FULL ARTICLE: It was hard for the leading candidates to acknowledge any serious blemishes in the current economic scene. That was left to others -- most notably former Arkansas governor Mike Huckabee, a populist preacher who has been gaining traction among religious conservatives and disaffected working people. He admonished his colleagues that people "hear Republicans on this stage talk about how great the economy is, and frankly when they hear that, they're going to probably reach for the dial."
He went on to say that "the people who handle the bags and make the beds at our hotels and serve the food, many of them are having to work two jobs" and still cannot afford college costs for their kids or health insurance for themselves. While the leading candidates preached the virtues of free trade, Huckabee said that Republicans have to address the dislocations caused by imports or "we're going to get our britches beat next year."

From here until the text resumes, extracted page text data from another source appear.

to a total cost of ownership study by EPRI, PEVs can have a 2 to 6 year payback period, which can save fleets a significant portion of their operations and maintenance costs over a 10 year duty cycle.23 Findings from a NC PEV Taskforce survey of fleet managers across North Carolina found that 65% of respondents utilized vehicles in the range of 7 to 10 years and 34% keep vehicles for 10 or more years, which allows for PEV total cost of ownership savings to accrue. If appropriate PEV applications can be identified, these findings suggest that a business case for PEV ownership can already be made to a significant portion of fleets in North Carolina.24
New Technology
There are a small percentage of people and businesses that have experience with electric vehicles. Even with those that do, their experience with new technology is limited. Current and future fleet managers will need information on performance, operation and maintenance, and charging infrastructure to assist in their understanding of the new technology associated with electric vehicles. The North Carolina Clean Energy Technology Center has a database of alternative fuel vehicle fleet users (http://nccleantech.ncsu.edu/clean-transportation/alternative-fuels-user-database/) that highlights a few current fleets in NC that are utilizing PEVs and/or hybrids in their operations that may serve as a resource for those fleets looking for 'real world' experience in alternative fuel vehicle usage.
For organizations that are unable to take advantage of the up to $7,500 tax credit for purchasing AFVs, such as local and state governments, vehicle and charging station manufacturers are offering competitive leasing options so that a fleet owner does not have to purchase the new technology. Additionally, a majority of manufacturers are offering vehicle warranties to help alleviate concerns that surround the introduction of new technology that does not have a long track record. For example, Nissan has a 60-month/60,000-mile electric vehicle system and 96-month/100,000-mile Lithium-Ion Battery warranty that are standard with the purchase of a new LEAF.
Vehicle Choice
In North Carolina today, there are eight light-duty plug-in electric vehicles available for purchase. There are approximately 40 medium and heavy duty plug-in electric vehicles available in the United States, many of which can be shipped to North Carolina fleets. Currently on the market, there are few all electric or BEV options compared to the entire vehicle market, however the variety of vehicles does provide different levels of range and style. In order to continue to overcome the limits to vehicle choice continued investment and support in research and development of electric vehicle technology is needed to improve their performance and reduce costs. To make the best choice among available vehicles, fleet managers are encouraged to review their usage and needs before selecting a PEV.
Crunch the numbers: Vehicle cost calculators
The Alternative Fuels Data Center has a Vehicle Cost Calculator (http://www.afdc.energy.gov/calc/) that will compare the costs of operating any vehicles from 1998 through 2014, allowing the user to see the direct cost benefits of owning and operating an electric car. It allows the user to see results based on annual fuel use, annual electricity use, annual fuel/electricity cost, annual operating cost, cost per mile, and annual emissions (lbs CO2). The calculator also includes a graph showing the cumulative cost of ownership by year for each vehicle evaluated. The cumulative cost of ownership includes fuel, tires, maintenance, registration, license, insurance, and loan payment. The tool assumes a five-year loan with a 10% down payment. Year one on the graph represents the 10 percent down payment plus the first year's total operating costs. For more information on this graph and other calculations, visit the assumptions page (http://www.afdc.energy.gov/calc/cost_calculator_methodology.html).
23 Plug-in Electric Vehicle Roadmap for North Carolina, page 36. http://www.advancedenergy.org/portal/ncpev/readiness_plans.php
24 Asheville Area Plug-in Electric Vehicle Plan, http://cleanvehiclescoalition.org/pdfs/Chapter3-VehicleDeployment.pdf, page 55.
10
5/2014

When the topic turned to unions, it was Huckabee who suggested that they are likely to grow in size and influence because the gap between top executives' and workers' pay will "create a huge appetite" for protection of wages.
And when confronted with the question of Bush's veto of the children's health insurance bill, a veto that was supported by all the leading candidates, Huckabee demurred. After squirming a bit, he finally said, "I'm not absolutely certain that that's going to be the right way. . . . The political loss of that is going to be enormous."
That kind of candor -- and understanding -- would be welcome among others in the field.